Obecnie sieć supermarketów Mein Real ogłosiła upadłość i oczekuje na znalezienie nowego właściciela, który będzie mógł wprowadzić odpowiednie zmiany i przywrócić stabilność tej sieci handlowej.
SPAR wycofuje się z Polski, Aldi zamyka biznes w Danii. Przetasowania w działalności marketów spożywczych
Polski SPAR jest obecnie na sprzedaż, co oznacza, że właściciel dokona zmiany w 212 sklepach na terenie całego kraju.

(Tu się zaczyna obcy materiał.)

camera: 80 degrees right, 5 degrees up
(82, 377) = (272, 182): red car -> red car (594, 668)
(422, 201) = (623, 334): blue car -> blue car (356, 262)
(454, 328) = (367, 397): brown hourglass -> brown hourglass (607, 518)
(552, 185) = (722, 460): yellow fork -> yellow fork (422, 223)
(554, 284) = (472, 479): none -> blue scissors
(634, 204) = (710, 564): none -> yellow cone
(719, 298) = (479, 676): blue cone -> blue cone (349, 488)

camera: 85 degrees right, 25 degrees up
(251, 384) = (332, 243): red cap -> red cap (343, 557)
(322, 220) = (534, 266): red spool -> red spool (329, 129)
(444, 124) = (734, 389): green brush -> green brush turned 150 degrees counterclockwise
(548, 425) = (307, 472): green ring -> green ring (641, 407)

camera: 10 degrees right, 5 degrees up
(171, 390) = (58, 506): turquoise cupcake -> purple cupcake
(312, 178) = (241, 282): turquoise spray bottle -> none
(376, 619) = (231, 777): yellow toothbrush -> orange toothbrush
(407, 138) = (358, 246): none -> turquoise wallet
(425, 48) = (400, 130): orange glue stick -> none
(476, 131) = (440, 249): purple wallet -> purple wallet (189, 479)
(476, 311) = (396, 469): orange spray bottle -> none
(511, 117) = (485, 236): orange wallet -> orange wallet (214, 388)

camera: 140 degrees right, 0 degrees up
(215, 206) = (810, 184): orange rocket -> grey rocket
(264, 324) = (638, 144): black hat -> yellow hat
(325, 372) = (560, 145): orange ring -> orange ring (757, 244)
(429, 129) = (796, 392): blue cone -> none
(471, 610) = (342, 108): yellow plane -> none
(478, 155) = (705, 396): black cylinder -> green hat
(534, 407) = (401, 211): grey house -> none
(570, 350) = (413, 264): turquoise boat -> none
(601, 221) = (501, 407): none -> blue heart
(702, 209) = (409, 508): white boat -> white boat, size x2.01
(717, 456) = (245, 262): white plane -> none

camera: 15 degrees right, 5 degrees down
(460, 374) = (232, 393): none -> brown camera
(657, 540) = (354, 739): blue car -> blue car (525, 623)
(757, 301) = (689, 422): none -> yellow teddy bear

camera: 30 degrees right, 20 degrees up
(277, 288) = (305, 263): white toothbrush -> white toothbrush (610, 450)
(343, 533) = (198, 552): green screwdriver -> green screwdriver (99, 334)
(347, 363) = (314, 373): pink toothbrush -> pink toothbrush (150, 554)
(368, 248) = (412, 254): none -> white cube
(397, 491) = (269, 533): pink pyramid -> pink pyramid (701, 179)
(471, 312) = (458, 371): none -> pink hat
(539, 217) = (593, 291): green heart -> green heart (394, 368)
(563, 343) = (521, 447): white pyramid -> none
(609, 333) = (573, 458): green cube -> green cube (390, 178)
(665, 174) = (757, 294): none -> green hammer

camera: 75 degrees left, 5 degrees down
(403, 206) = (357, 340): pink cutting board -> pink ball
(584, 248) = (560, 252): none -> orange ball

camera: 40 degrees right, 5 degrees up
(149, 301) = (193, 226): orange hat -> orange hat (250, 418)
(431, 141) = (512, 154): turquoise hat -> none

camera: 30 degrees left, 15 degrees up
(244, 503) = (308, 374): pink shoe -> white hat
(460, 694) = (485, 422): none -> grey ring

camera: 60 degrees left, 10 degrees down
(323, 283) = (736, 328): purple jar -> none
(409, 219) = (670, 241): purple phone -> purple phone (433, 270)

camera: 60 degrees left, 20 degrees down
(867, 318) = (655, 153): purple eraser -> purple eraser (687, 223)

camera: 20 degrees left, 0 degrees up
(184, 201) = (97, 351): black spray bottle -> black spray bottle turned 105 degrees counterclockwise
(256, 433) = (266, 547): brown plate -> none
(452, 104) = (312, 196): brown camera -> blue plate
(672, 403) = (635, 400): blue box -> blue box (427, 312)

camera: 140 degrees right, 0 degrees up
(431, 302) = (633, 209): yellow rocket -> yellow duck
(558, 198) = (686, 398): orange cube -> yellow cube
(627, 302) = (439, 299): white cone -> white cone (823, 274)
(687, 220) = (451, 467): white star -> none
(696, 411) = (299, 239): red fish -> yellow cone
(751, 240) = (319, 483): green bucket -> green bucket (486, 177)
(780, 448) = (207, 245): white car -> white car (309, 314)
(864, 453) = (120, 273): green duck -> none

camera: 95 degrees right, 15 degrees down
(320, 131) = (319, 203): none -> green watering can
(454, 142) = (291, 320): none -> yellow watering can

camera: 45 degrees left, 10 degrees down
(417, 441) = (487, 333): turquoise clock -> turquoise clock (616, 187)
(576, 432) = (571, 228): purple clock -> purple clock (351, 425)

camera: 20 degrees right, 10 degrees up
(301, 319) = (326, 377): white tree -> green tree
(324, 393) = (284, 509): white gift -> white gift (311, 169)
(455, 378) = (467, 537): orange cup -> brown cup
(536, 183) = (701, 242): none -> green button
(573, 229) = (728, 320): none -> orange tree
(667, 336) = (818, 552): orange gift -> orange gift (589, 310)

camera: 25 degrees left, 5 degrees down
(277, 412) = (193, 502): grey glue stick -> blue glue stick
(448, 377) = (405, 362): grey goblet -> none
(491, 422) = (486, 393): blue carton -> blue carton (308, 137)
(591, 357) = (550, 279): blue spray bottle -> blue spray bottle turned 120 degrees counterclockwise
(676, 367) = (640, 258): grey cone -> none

Grupa poinformowała, że podejmuje kroki mające na celu wycofanie się z działalności w Polsce. W skład tej grupy wchodzą nie tylko sklepy spożywcze, zarówno te należące do korporacji, jak i prowadzone przez niezależnych operatorów detalicznych, ale także firma produkująca gotowe dania oraz dwa regionalne centra dystrybucyjne w południowej i środkowej Polsce.
Warto również zauważyć, że na początku września inny niemiecki dyskont, Aldi, zdecydował się całkowicie wycofać z rynku w Danii. Sieć norweskich supermarketów Rema 1000 przejmie 114 sklepów Aldi. W ramach tej transakcji norwescy inwestorzy przejmą nie tylko sklepy, ale również istniejący sprzęt, takie jak 45 ciągników siodłowych i 42 przyczepy, a także nieruchomości i centra dystrybucyjne. Dodatkowo, pracownicy Aldi będą mieli możliwość przejścia do nowej firmy, a mówi się nawet o około 900 osobach, które pracowały dotychczas w niemieckim dyskoncie.